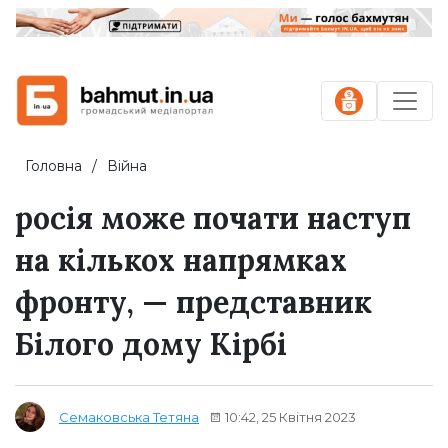
Головна
Війна
росія може почати наступ
на кількох напрямках
фронту, — представник
Білого дому Кірбі
10:42, 25 Квітня 2023
Семаковська Тетяна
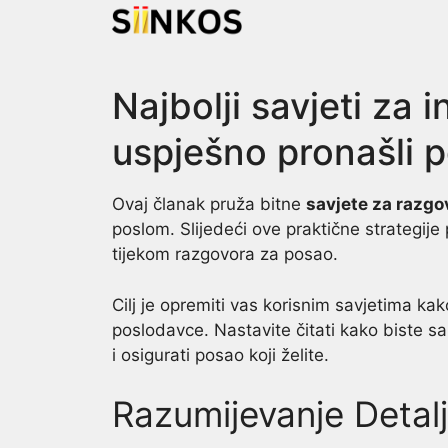
Skip
to
content
Najbolji savjeti za 
uspješno pronašli 
Ovaj članak pruža bitne
savjete za razgo
poslom. Slijedeći ove praktične strategi
tijekom razgovora za posao.
Cilj je opremiti vas korisnim savjetima ka
poslodavce. Nastavite čitati kako biste sa
i osigurati posao koji želite.
Razumijevanje Detal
══════════
About this exercise >>
Replace "posao" with "zaposlenje" throughout the text read from the data pages and reproduce those lines with nothing else changed. Omit the pictures from the answer.

Answer box >>
Головна
Війна
росія може почати наступ
на кількох напрямках
фронту, — представник
Білого дому Кірбі
10:42, 25 Квітня 2023
Семаковська Тетяна
Skip
to
content
Najbolji savjeti za 
uspješno pronašli 
Ovaj članak pruža bitne
savjete za razgo
poslom. Slijedeći ove praktične strategi
tijekom razgovora za zaposlenje.
Cilj je opremiti vas korisnim savjetima ka
poslodavce. Nastavite čitati kako biste sa
i osigurati zaposlenje koji želite.
Razumijevanje Detal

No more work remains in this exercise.